I have blogged about the HPD–12, my PDP–8 Clone Project. I have had a bunch of thoughts about other retro and homebrew computers. An incomplete list off the top of my head include:
- Jupiter ACE clone. I always wanted one back in the day.
- One of Grant Searles’ minimal 8-bit systems.
- A CP/M system.
- An “Atari 816XLD” – this would be an 65816 system with improved graphics and sound using the Amiga chipset.
- An MSX system, probably MSX 2.
- Something built around the old TI TMS9900 chip.
- An RCA1802 system such as the COSMAC Elf or the Olduino.
- An odd dual processor laptop with a Z80 CP/M system that can open terminal into an onboard 6120 system.
I did some serious work on gathering information on a CP/M machine in the late 80s and the 90s.

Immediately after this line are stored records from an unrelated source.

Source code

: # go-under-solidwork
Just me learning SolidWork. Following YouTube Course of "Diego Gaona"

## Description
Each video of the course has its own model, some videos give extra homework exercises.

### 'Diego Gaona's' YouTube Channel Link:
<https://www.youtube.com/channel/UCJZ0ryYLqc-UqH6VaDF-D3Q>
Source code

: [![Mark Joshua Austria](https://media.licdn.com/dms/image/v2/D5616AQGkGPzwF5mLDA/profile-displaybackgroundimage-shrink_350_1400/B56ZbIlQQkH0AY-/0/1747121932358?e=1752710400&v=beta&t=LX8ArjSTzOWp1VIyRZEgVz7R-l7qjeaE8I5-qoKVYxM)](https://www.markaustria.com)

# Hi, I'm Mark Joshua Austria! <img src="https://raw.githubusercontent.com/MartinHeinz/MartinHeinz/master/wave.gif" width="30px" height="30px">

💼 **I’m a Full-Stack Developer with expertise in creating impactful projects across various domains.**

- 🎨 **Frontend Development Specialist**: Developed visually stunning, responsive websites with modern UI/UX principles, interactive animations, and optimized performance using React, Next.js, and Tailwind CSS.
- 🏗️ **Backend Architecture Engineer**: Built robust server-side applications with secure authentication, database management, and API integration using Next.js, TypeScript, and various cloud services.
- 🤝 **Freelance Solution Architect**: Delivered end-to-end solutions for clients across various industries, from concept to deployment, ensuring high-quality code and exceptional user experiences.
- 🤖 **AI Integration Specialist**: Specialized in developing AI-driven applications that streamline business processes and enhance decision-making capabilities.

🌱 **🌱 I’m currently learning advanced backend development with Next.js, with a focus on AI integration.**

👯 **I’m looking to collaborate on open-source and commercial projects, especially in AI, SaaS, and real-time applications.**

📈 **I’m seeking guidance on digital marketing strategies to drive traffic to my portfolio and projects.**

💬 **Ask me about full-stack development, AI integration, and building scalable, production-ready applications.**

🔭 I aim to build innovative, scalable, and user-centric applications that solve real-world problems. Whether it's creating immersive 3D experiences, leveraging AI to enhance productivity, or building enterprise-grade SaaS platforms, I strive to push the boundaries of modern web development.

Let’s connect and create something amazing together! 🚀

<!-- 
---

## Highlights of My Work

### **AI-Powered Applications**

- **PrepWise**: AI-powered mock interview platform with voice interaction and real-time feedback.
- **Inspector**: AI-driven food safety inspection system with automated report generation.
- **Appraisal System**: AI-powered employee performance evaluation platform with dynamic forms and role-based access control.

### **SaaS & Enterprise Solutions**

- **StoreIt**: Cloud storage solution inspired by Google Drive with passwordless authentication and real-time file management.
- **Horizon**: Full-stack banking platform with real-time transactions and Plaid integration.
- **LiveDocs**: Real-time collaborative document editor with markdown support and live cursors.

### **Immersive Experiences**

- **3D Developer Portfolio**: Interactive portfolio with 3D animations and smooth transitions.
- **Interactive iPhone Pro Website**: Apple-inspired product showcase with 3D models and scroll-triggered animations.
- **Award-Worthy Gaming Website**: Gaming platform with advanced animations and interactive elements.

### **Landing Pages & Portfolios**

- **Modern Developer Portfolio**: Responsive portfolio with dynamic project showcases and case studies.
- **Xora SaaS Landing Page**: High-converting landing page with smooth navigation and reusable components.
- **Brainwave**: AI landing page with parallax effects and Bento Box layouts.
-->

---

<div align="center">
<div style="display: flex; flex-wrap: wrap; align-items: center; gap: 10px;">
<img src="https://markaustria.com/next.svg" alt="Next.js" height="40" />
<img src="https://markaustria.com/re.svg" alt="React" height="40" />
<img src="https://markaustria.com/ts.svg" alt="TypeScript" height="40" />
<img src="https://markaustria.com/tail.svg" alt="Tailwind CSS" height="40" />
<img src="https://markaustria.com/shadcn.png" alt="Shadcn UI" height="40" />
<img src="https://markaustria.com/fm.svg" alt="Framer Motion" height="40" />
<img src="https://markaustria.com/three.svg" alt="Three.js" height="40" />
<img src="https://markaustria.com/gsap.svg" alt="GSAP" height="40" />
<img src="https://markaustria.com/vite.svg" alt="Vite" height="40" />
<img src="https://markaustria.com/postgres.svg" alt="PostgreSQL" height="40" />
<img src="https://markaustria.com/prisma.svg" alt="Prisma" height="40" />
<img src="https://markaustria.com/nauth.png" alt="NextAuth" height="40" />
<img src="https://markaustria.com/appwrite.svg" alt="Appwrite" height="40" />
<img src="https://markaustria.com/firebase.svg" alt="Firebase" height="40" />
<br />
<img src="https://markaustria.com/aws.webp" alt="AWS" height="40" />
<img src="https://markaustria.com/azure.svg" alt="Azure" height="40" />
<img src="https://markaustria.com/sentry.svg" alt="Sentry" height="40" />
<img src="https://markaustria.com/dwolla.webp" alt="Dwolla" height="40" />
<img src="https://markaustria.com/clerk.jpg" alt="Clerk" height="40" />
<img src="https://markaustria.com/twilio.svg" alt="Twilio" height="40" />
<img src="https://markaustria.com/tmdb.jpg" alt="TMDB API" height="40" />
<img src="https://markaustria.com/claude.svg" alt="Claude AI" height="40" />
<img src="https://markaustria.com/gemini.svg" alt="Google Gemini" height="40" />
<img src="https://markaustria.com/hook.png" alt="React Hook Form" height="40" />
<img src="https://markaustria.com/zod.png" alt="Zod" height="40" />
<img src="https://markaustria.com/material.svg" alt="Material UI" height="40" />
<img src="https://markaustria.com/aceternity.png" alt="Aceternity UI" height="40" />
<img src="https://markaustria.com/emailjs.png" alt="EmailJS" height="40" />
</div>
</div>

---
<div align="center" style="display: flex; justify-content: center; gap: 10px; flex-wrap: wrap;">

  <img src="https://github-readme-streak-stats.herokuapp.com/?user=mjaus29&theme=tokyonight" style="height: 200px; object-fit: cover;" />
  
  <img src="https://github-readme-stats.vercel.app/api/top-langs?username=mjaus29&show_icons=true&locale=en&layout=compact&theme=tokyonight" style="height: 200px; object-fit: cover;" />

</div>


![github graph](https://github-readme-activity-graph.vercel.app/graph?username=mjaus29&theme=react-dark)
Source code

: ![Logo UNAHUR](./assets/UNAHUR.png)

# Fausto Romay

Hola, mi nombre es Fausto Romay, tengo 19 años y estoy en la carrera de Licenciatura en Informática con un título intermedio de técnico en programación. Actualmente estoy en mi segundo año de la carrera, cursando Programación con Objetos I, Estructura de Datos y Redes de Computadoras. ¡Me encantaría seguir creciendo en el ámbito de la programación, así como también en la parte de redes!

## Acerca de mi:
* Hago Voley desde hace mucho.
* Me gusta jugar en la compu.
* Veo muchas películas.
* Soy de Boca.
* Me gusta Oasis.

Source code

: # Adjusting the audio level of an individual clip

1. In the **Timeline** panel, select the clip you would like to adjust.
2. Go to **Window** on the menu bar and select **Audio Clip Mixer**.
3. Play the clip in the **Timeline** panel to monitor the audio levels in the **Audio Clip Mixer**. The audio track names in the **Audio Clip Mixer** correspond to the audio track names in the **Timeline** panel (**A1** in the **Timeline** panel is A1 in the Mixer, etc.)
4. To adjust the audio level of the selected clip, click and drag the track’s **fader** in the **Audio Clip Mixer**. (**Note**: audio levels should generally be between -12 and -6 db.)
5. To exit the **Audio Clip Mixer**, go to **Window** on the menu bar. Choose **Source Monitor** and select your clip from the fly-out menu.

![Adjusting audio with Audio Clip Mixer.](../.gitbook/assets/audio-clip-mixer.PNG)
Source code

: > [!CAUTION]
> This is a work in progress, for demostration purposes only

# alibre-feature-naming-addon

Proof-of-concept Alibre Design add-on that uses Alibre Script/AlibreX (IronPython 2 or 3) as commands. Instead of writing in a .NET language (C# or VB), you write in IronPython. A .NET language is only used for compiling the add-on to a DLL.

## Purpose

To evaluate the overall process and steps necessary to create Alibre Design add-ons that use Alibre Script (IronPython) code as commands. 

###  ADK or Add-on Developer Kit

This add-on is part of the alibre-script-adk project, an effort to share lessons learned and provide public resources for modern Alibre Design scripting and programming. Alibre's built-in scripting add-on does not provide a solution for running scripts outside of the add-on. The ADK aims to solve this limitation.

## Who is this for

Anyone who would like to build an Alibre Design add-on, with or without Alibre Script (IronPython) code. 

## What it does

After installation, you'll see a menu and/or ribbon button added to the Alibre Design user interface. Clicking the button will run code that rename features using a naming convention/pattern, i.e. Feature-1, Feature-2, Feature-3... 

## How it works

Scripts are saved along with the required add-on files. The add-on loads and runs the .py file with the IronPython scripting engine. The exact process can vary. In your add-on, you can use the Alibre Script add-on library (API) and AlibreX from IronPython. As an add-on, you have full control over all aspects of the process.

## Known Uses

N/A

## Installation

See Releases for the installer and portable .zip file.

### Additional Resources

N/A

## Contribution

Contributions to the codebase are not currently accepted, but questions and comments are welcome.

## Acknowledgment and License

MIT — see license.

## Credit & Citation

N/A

I have also acquired the first edition Amiga chipset for the pseudo-Atari. In many ways that is the project, I am most interested in. My first computer was an Atari 800XL. Atari originally sponsored the Amiga chipset development which was headed by the man behind the sound and graphics chipset used in the original Atari 8-bit machines. Atari even announced the 1850XLD using the Amiga chipset. Atari also sampled the 65816 which Apple used in the Apple IIgs. My homebrew idea would be my imagined version of what an Atari machine using those two objects would have been.
Yet, despite having been interested in, and reading about, doing this for thirty years it was only in 2018 I took real steps. The above mentioned HPD–12 project is the first, and I will have a post on my first steps next week. Last month I ordered some new old stock of the 1802 used in the Elf because it was designed for a beginner to take his first steps into homebrew computers all the way back in the 70s. It also uses a toggle switch front panel for programming.
I also saw a new old supply of the TMS9900 and ordered three due to a series of YouTube videos. He has since abandoned the project, but the videos are fun and useful. He is also implementing a RISC-V out of components which has been fascinating.
The real question is why bother doing this?
Nothing on that list is modern. The highest end machine would be a rough parallel to the Apple IIgs, which was state of the art when it came out in 1986 (and outsold the Mac for a while). While some work could make it compatible with the old Atari 8-bit line, probably by including the older chipset, what would that give me beyond my old 800XL? The expanded features would only work with material I wrote.
The CP/M machine, the MSX machine, the Jupiter Ace, and the COSMAC Elf would allow me to use software written by other people, with varying sizes of libraries, most of that software is well behind what the laptop I am using to write this provides. Except as terminals to Unix systems none of my day job as a programmer or night job as an author. Yes, I could do some fiction writing in an old CP/M, but I would still wind up importing it into Scrivener running on Windows.
What any of those machines would provide is a huge amount of DIY work. That is their value. I have been reading 70s issues of BYTE, Kilobaud, and Dr. Dobbs Journal of Computer Calisthenics & Orthodontia. Yes, that last is the original title of what in the 90s I read as a professional magazine. The subtitle was “Running Light without Overbyte.” Reading these old magazines has been an education on a lot of things. It isn’t just how to write tight basic programs, but all kinds of hardware. One of my favorites is an article on adding a hardware stack to an 8008 system which might find its way onto a breadboard next to 1802.
In the end, to answer my title question, hobbyist computing is the thrill of building it yourself. It is the computer parallel to making your own furniture even if an Ikea flat pack would be just as good and easier to obtain. Hobbyist computing is a working computer system as a journey, not an end.